Damián Loreti, nouveau membre d’APC : « Les lois sur les médias font partie intégrante du champ de bataille politique et juridique »

Imagen: "Crowd in front of Congreso" por Beatrice Murch bajo licencia Creative Commons (www.flickr.com/photos/blmurch/4002694625/)

Par APCNouvelles

Vice-président de l'Association mondiale des radios communautaires (AMARC) pour l’Amérique latine et les Caraïbes et professeur de Droit de l’information, le nouveau membre d’APC Damián Loreti est l’un des principaux spécialistes de la liberté d’expression de la région. Quatorze ans après l’élaboration du document “21 puntos básicos por el derecho a la comunicación » [21 points fondamentaux pour le droit à la communication]”, une initiative citoyenne appelant à une nouvelle loi démocratique sur les médias, menée par la Coalition de radiodiffusion démocratique argentine et promue par Loreti, nous nous sommes entretenus avec lui sur les avancées et les régressions en la matière tant en Argentine que dans le reste de la région.

APCNouvelles : Les 21 points fondamentaux pour le droit à la communication, tout comme la Loi relative aux services de communication audiovisuelle en Argentine, dont tu as été l’instigateur, ont représenté de grandes victoires. Pourtant, la loi a été modifiée en 2016 par décret du président Macri qui en a dilué le caractère anti-monopoles, favorisant ainsi les principaux médias du pays. Raconte-nous ce qui s’est passé et ce qu’il en est actuellement ?

Damián Loreti : Voilà une question complexe qui doit être replacée dans son contexte. La polarisation politique en Amérique latine touche de plein fouet les moyens de communication, qui relèvent du pouvoir politique et économique. Voilà pourquoi tout débat concernant des initiatives pour l’élargissement des droits ou la distribution de la richesse se heurte à une réponse univoque sans ouverture possible. L’hostilité augmente encore lorsqu’il s’agit de prise de parole publique. Tant le pouvoir judiciaire que le pouvoir médiatique détiennent ce que Bourdieu appelait le « pouvoir de nommer ». Les initiatives populaires qui sortent des moules sont blâmées pour leur soi-disant manque de respect institutionnel ou leur violation de la Constitution, au point que l’une des batailles que nous avons menées concernait la signification de la loi que nous proposions ; elle a souffert de harcèlement judiciaire pendant de nombreuses années, puisqu’elle était considérée inconstitutionnelle, jusqu’à ce que la justice ne décide le contraire. Alors que cela aurait dû être exactement l’inverse. Les lois ne sont constitutionnelles que jusqu’à ce que la justice en décrète la non-application avec des sentences définitives. Ce n’est pas la loi de la majorité qui importe, mais bien le respect des normes en matière de droits humains. En ce sens, nous avons à ce moment-là gagné une bataille aussi bien culturelle que de signification. À l'encontre de la logique selon laquelle «la meilleure loi est celle qui n'existe pas », l'Argentine a maintenant une décision, avec effet de chose jugée, qui établit que la réglementation est censée garantir le droit à la communication, comme tous les rapporteurs sur la liberté d'expression ont déclaré depuis 2007.

#### [Consigne]
Recopiez fidèlement le passage de l'entretien avec Damián Loreti allant de « APCNouvelles : Les » jusqu'à « est actuellement ? » inclus. Seul l'entretien ci-dessus doit servir de référence.

#### [Données fournies]
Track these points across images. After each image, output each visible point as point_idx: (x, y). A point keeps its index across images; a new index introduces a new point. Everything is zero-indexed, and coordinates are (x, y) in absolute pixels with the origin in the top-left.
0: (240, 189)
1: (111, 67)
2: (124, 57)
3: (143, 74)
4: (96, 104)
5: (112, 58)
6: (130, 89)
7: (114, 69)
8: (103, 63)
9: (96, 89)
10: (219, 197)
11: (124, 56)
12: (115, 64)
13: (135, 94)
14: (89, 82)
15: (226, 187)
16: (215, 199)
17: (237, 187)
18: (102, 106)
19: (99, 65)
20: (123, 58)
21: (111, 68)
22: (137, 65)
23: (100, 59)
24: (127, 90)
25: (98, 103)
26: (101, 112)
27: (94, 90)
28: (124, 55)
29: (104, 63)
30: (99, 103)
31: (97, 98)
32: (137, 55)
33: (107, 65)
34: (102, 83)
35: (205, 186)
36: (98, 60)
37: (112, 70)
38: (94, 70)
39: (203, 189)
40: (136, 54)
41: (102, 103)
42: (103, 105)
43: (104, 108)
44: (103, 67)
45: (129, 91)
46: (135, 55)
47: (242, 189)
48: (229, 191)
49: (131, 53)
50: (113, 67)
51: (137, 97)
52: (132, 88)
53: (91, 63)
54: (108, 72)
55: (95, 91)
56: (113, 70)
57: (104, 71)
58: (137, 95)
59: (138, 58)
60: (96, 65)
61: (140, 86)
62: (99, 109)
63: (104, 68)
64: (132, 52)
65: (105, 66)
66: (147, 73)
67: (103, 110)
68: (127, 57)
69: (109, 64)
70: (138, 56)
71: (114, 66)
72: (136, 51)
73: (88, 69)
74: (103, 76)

* * *

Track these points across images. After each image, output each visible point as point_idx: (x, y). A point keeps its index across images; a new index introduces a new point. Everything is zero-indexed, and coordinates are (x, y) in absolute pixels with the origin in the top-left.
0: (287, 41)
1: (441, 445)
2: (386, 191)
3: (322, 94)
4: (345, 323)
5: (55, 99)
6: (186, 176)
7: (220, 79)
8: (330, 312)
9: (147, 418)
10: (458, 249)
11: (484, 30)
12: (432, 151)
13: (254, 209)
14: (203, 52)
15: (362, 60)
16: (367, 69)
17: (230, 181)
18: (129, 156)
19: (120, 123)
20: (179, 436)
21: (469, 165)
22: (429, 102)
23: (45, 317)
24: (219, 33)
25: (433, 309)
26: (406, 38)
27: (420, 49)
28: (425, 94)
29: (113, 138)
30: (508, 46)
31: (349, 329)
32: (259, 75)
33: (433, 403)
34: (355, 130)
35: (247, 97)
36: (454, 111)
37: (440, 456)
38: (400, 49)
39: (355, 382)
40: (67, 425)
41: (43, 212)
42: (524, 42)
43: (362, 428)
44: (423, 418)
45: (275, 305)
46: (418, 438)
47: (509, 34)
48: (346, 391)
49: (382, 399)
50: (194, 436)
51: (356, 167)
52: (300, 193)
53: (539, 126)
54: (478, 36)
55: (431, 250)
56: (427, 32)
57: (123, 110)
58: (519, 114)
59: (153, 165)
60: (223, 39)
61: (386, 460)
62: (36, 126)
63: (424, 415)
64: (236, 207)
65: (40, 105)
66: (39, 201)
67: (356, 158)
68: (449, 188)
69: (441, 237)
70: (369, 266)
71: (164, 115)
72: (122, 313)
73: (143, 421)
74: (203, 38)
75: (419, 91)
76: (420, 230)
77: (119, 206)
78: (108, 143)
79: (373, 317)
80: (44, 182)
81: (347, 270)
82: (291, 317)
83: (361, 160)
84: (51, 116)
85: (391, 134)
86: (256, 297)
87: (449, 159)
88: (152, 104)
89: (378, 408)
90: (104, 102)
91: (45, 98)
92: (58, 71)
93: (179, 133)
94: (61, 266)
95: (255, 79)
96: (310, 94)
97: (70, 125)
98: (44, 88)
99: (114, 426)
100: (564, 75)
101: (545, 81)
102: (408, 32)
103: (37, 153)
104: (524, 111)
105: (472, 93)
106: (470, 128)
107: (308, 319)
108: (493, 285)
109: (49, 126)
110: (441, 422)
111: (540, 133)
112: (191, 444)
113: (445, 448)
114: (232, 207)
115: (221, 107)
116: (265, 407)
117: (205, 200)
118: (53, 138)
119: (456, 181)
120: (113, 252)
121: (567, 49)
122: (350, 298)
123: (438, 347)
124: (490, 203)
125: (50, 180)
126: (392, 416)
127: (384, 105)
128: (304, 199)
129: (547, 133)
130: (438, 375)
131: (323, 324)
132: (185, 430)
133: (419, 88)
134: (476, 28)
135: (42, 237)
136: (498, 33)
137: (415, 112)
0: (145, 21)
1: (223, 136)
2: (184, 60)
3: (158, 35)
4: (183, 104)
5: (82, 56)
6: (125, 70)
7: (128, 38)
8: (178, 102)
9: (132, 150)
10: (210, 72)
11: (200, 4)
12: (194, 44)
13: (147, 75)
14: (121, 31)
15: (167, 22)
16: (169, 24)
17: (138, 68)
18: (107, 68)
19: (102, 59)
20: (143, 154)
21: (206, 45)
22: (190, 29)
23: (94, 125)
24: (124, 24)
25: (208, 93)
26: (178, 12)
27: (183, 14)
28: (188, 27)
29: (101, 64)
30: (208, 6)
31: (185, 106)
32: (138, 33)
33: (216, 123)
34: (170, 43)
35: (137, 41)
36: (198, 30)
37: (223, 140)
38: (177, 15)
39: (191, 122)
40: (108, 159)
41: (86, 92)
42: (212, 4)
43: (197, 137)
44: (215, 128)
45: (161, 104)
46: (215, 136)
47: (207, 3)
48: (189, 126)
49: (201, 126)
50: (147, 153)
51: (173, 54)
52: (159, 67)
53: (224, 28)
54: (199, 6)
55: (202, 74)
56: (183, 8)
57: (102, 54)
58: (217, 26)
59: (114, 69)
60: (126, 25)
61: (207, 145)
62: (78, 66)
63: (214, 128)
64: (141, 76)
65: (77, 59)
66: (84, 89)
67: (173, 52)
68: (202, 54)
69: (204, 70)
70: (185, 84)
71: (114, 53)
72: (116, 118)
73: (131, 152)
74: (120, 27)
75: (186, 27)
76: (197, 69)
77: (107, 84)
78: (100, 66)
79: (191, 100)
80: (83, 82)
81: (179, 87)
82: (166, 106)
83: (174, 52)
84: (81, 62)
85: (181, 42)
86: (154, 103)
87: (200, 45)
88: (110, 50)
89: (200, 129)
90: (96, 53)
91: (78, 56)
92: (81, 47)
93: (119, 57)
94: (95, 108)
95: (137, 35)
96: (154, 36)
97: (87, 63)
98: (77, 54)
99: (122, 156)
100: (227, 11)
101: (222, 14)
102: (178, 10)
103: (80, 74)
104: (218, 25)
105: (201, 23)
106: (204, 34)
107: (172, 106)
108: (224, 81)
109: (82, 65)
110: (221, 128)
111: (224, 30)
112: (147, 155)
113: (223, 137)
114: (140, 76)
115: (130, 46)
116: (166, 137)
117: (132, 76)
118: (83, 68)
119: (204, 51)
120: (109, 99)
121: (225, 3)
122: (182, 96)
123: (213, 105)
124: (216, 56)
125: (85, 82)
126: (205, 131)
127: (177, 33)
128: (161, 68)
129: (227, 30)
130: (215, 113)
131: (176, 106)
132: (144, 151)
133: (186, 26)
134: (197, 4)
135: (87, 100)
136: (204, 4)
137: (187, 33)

#### [Résultat obtenu]
APCNouvelles : Les 21 points fondamentaux pour le droit à la communication, tout comme la Loi relative aux services de communication audiovisuelle en Argentine, dont tu as été l’instigateur, ont représenté de grandes victoires. Pourtant, la loi a été modifiée en 2016 par décret du président Macri qui en a dilué le caractère anti-monopoles, favorisant ainsi les principaux médias du pays. Raconte-nous ce qui s’est passé et ce qu’il en est actuellement ?